### PROBLEM STATEMENT
Every picture stays out; everything else in the listing below is to be returned exactly.

### DATA
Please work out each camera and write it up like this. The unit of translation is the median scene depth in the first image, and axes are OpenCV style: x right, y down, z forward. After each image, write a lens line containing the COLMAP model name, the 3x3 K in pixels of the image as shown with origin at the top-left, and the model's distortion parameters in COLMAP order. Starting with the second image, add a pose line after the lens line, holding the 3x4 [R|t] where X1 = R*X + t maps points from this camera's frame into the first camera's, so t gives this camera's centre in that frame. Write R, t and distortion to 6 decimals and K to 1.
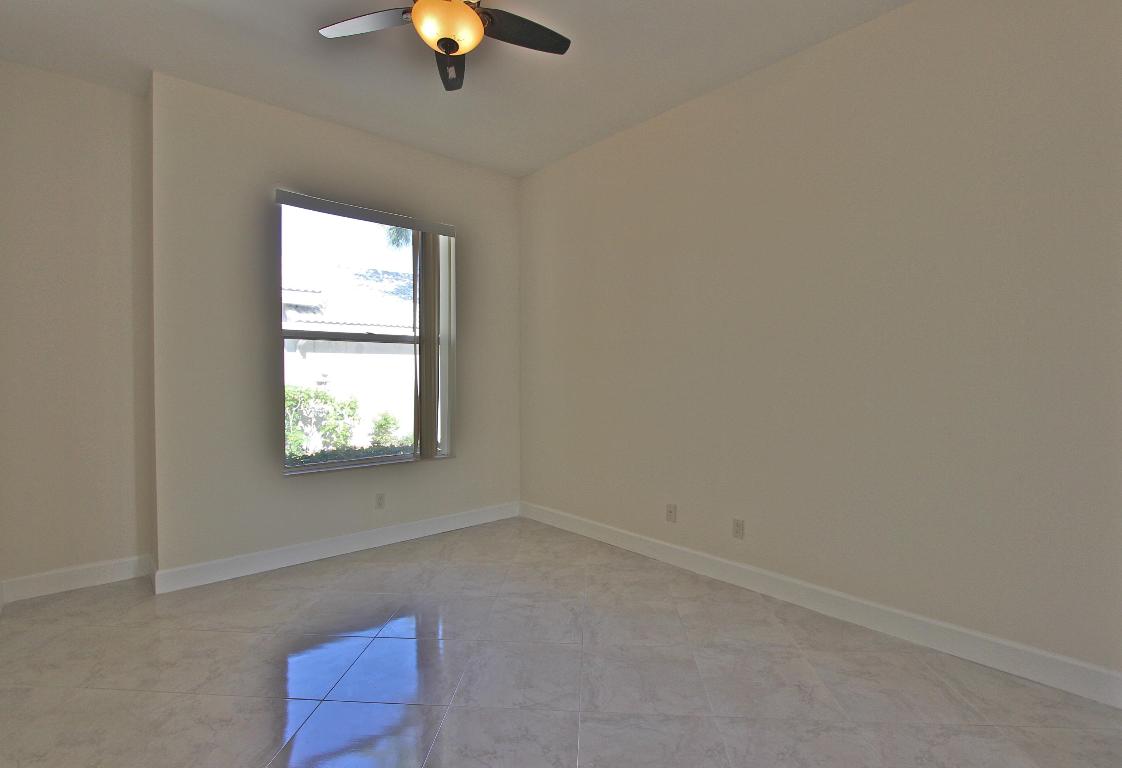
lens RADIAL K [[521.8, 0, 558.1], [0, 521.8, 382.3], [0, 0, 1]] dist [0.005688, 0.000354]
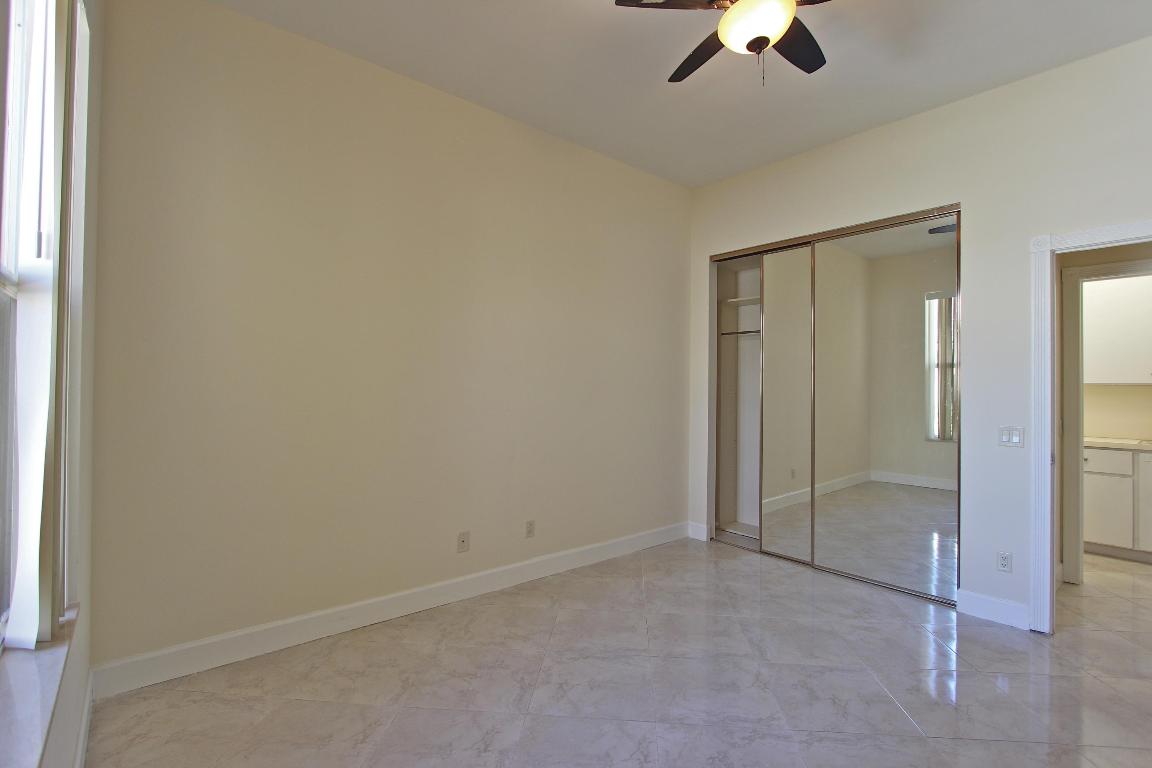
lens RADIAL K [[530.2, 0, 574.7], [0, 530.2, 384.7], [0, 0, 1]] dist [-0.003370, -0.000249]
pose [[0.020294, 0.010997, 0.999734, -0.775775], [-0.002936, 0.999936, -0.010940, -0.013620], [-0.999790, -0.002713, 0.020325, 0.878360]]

### COMPLETED TASK
Please work out each camera and write it up like this. The unit of translation is the median scene depth in the first image, and axes are OpenCV style: x right, y down, z forward. After each image, write a lens line containing the COLMAP model name, the 3x3 K in pixels of the image as shown with origin at the top-left, and the model's distortion parameters in COLMAP order. Starting with the second image, add a pose line after the lens line, holding the 3x4 [R|t] where X1 = R*X + t maps points from this camera's frame into the first camera's, so t gives this camera's centre in that frame. Write R, t and distortion to 6 decimals and K to 1.
lens RADIAL K [[521.8, 0, 558.1], [0, 521.8, 382.3], [0, 0, 1]] dist [0.005688, 0.000354]
lens RADIAL K [[530.2, 0, 574.7], [0, 530.2, 384.7], [0, 0, 1]] dist [-0.003370, -0.000249]
pose [[0.020294, 0.010997, 0.999734, -0.775775], [-0.002936, 0.999936, -0.010940, -0.013620], [-0.999790, -0.002713, 0.020325, 0.878360]]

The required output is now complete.